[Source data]
● ● ● ●
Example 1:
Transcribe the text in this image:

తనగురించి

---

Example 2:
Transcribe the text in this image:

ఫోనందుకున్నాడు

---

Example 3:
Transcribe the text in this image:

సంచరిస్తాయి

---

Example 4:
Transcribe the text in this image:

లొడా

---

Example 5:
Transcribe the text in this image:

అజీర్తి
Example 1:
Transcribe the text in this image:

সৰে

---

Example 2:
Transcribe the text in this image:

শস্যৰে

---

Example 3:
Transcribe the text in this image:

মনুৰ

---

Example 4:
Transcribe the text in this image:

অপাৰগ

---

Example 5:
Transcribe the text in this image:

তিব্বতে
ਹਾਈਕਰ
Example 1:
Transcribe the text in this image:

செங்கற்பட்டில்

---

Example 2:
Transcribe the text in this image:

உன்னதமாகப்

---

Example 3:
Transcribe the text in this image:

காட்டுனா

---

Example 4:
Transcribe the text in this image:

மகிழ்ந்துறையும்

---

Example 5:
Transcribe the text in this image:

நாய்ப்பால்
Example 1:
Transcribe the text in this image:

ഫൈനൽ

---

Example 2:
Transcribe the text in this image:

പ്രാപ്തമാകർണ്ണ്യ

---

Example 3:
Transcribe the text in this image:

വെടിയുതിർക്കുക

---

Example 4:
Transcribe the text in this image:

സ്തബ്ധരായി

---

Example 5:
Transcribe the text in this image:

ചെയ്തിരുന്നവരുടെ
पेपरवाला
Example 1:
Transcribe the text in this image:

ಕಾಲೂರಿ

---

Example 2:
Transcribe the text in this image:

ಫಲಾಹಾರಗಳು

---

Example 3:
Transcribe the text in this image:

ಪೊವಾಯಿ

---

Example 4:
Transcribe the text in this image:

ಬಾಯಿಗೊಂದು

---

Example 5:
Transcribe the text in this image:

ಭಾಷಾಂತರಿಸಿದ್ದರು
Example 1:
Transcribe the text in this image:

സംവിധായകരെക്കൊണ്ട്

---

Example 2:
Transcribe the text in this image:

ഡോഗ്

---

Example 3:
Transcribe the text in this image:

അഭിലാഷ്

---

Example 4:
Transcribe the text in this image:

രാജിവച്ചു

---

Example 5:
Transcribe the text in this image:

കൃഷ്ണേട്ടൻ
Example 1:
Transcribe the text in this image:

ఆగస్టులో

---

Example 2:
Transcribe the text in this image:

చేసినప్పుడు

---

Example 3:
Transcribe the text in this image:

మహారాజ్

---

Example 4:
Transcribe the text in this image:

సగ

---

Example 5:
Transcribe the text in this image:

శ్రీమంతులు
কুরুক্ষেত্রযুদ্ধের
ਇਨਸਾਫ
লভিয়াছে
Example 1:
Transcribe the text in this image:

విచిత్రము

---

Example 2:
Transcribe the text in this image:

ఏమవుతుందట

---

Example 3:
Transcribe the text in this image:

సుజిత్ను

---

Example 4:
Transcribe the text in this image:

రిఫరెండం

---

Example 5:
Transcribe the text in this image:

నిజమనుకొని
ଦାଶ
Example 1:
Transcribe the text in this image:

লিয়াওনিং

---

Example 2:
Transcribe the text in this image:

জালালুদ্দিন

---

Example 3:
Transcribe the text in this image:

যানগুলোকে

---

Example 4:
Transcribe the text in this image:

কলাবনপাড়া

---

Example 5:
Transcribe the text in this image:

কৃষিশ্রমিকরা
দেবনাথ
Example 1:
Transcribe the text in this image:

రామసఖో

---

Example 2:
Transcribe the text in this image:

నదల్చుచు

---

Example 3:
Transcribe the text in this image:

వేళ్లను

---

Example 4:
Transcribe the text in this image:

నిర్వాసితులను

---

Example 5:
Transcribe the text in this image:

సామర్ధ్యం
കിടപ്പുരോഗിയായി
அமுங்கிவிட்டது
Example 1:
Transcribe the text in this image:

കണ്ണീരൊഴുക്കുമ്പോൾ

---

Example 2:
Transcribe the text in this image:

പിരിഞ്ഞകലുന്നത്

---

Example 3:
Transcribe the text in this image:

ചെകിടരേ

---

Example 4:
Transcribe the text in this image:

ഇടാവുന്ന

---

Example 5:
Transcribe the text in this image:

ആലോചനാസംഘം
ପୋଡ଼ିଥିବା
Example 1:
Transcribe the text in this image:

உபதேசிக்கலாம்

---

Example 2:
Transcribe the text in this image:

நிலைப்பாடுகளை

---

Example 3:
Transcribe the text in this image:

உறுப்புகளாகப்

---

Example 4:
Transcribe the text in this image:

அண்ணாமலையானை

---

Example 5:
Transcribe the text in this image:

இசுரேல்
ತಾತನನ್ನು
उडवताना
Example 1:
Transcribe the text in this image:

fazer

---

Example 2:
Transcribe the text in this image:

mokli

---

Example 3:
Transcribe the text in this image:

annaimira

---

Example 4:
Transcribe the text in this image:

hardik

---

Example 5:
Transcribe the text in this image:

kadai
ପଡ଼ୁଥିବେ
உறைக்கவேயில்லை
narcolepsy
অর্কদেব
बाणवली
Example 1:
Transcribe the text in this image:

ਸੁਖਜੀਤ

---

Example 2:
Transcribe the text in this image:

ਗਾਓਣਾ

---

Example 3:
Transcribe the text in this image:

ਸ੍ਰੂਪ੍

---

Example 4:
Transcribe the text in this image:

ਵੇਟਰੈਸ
● ● ● ●
→ **YOUR TASK**
Repeat the entries above verbatim.

→ **EXPECTED ANSWER**
Example 1:
Transcribe the text in this image:

తనగురించి

---

Example 2:
Transcribe the text in this image:

ఫోనందుకున్నాడు

---

Example 3:
Transcribe the text in this image:

సంచరిస్తాయి

---

Example 4:
Transcribe the text in this image:

లొడా

---

Example 5:
Transcribe the text in this image:

అజీర్తి
Example 1:
Transcribe the text in this image:

সৰে

---

Example 2:
Transcribe the text in this image:

শস্যৰে

---

Example 3:
Transcribe the text in this image:

মনুৰ

---

Example 4:
Transcribe the text in this image:

অপাৰগ

---

Example 5:
Transcribe the text in this image:

তিব্বতে
ਹਾਈਕਰ
Example 1:
Transcribe the text in this image:

செங்கற்பட்டில்

---

Example 2:
Transcribe the text in this image:

உன்னதமாகப்

---

Example 3:
Transcribe the text in this image:

காட்டுனா

---

Example 4:
Transcribe the text in this image:

மகிழ்ந்துறையும்

---

Example 5:
Transcribe the text in this image:

நாய்ப்பால்
Example 1:
Transcribe the text in this image:

ഫൈനൽ

---

Example 2:
Transcribe the text in this image:

പ്രാപ്തമാകർണ്ണ്യ

---

Example 3:
Transcribe the text in this image:

വെടിയുതിർക്കുക

---

Example 4:
Transcribe the text in this image:

സ്തബ്ധരായി

---

Example 5:
Transcribe the text in this image:

ചെയ്തിരുന്നവരുടെ
पेपरवाला
Example 1:
Transcribe the text in this image:

ಕಾಲೂರಿ

---

Example 2:
Transcribe the text in this image:

ಫಲಾಹಾರಗಳು

---

Example 3:
Transcribe the text in this image:

ಪೊವಾಯಿ

---

Example 4:
Transcribe the text in this image:

ಬಾಯಿಗೊಂದು

---

Example 5:
Transcribe the text in this image:

ಭಾಷಾಂತರಿಸಿದ್ದರು
Example 1:
Transcribe the text in this image:

സംവിധായകരെക്കൊണ്ട്

---

Example 2:
Transcribe the text in this image:

ഡോഗ്

---

Example 3:
Transcribe the text in this image:

അഭിലാഷ്

---

Example 4:
Transcribe the text in this image:

രാജിവച്ചു

---

Example 5:
Transcribe the text in this image:

കൃഷ്ണേട്ടൻ
Example 1:
Transcribe the text in this image:

ఆగస్టులో

---

Example 2:
Transcribe the text in this image:

చేసినప్పుడు

---

Example 3:
Transcribe the text in this image:

మహారాజ్

---

Example 4:
Transcribe the text in this image:

సగ

---

Example 5:
Transcribe the text in this image:

శ్రీమంతులు
কুরুক্ষেত্রযুদ্ধের
ਇਨਸਾਫ
লভিয়াছে
Example 1:
Transcribe the text in this image:

విచిత్రము

---

Example 2:
Transcribe the text in this image:

ఏమవుతుందట

---

Example 3:
Transcribe the text in this image:

సుజిత్ను

---

Example 4:
Transcribe the text in this image:

రిఫరెండం

---

Example 5:
Transcribe the text in this image:

నిజమనుకొని
ଦାଶ
Example 1:
Transcribe the text in this image:

লিয়াওনিং

---

Example 2:
Transcribe the text in this image:

জালালুদ্দিন

---

Example 3:
Transcribe the text in this image:

যানগুলোকে

---

Example 4:
Transcribe the text in this image:

কলাবনপাড়া

---

Example 5:
Transcribe the text in this image:

কৃষিশ্রমিকরা
দেবনাথ
Example 1:
Transcribe the text in this image:

రామసఖో

---

Example 2:
Transcribe the text in this image:

నదల్చుచు

---

Example 3:
Transcribe the text in this image:

వేళ్లను

---

Example 4:
Transcribe the text in this image:

నిర్వాసితులను

---

Example 5:
Transcribe the text in this image:

సామర్ధ్యం
കിടപ്പുരോഗിയായി
அமுங்கிவிட்டது
Example 1:
Transcribe the text in this image:

കണ്ണീരൊഴുക്കുമ്പോൾ

---

Example 2:
Transcribe the text in this image:

പിരിഞ്ഞകലുന്നത്

---

Example 3:
Transcribe the text in this image:

ചെകിടരേ

---

Example 4:
Transcribe the text in this image:

ഇടാവുന്ന

---

Example 5:
Transcribe the text in this image:

ആലോചനാസംഘം
ପୋଡ଼ିଥିବା
Example 1:
Transcribe the text in this image:

உபதேசிக்கலாம்

---

Example 2:
Transcribe the text in this image:

நிலைப்பாடுகளை

---

Example 3:
Transcribe the text in this image:

உறுப்புகளாகப்

---

Example 4:
Transcribe the text in this image:

அண்ணாமலையானை

---

Example 5:
Transcribe the text in this image:

இசுரேல்
ತಾತನನ್ನು
उडवताना
Example 1:
Transcribe the text in this image:

fazer

---

Example 2:
Transcribe the text in this image:

mokli

---

Example 3:
Transcribe the text in this image:

annaimira

---

Example 4:
Transcribe the text in this image:

hardik

---

Example 5:
Transcribe the text in this image:

kadai
ପଡ଼ୁଥିବେ
உறைக்கவேயில்லை
narcolepsy
অর্কদেব
बाणवली
Example 1:
Transcribe the text in this image:

ਸੁਖਜੀਤ

---

Example 2:
Transcribe the text in this image:

ਗਾਓਣਾ

---

Example 3:
Transcribe the text in this image:

ਸ੍ਰੂਪ੍

---

Example 4:
Transcribe the text in this image:

ਵੇਟਰੈਸ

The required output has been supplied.